9 Iyyar 5778‎ | 24 avril 2018

Pourquoi les Iraniens sont-ils redescendus dans la rue ?

People protest in Tehran, Iran December 30, 2017 in in this picture obtained from social media. REUTERS. THIS IMAGE HAS BEEN SUPPLIED BY A THIRD PARTY. - RC1F4C4949E0

Voilà presqu’une semaine que des centaines de milliers d’Iraniens appartenant à tous les secteurs de la population, manifestent dans de nombreuses villes contre la vie chère, la corruption et le régime.

 

Fait intéressant : dans les rassemblements qui rythment la vie de l’Iran depuis le jeudi 28 décembre, les manifestants chantent des slogans contre le pouvoir. Tout cela a commencé à Machhad (dans l’est iranien) avec des slogans contre la corruption et la situation économique du pays – toujours entravée par les sanctions internationales restant en place malgré l’accord de juillet 2015 sur le dossier nucléaire de l’Iran –, et aussi contre le président Hassan Rohani, devenu, malgré ses allures de prétendu modéré, la figure emblématique du régime.
C’est que très vite, les manifestations ont pris, un peu partout – et pas seulement chez les étudiants de Téhéran –, une tournure politique en critiquant tout le système et même la diplomatie moyen-orientale de Téhéran, dont l’aide financière et militaire prodiguée au président syrien Bachar Al-Assad.
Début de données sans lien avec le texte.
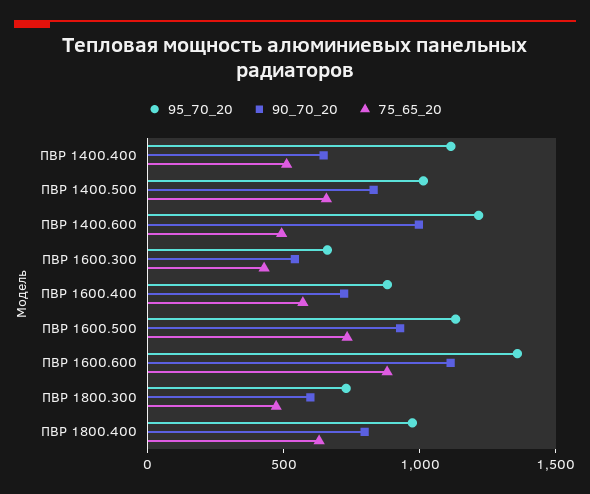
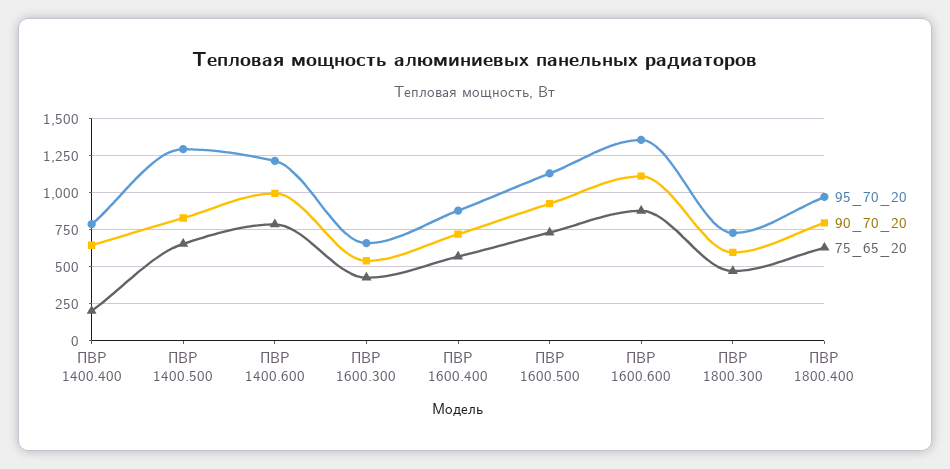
95_70_20, ПВР 1400.400: 1100 -> 800
75_65_20, ПВР 1400.400: 500 -> 200
95_70_20, ПВР 1400.500: 1000 -> 1300
75_65_20, ПВР 1400.600: 500 -> 800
Ainsi, des milliers de manifestants, notamment dans les villes de Khorramabad, Zanjan et Ahvaz (ouest iranien), ont crié « Mort au dictateur ! ». Et à Kermanshah, cité majoritairement kurde et sunnite dans un Iran à 88% chiite, des centaines de personnes ont crié des slogans comme « Abandonne la Syrie, occupe-toi de nous ! ».
Parallèlement, les subventions d’Etat allouées aux organisations religieuses et militaires – dont beaucoup d’activités sont inconnues – ont suscité, depuis des mois, de vifs débats sur les réseaux sociaux…
Un mécontentement surtout économique, mais aussi politique !

Alors que le régime s’est efforcé, lors du weekend, de mobiliser un peu partout des rassemblements pro-Rohani et « contre la sédition », cela n’a en rien brisé ce large mouvement de protestation qui, en ce début de semaine, continuait à s’étendre même dans les petites villes. Dans son allocution télévisée du 31 janvier, Rohani devait lui-même reconnaître – en contraste avec la terrible répression menée au printemps 2009 par son prédécesseur Mahmoud Ahmadinejad – « le droit des Iraniens à manifester »… Dans ce discours, il a même tenté de légitimer les protestataires et leurs revendications « pas seulement contre l’état de l’économie, mais aussi contre la corruption et l’absence de transparence ». C’est que, pour lui, l’enjeu est de taille face à cette vague de contestation et à la popularité des slogans centraux scandés dans tous les rassemblements « contre la hausse des prix ».

Certes, Rohani est parvenu à faire baisser l’inflation autour des 10% (contre 40% avant lui), mais le chômage des jeunes reste très élevé atteignant à 28,8%, y compris selon les chiffres officiels. Le régime éprouve aussi beaucoup de difficultés à faire venir les investisseurs étrangers, surtout depuis l’élection à la Maison Blanche de Trump, qui a refusé de « certifier » l’accord nucléaire et menacé de le dénoncer…

En fait, c’est depuis le début du second mandat de Rohani qu’ont commencé des rassemblements organisés par des retraités, des ouvriers et des enseignants non payés depuis des mois. De plus, la faillite des dizaines d’agences de prêts illégaux, créées sous Ahmadinejad, avait déjà poussé de nombreux épargnants à protester régulièrement devant diverses institutions étatiques pour exiger des remboursements.

De plus, le prix des œufs – un aliment vital pour les Iraniens les plus pauvres – a presque doublé, ces derniers jours. Quant au prochain budget, présenté début décembre au Parlement – même s’il entre en vigueur en mars 2018 –, il prévoit aussi d’augmenter le prix de l’essence de 50% en le portant à 40 centimes d’euro par litre.

C’est donc ce climat de mécontentement économique latent, rejoignant des frustrations bien plus profondes liées à l’impasse politico-sociale, qui explique l’ampleur, sans précédent depuis 8 ans, de cette contestation.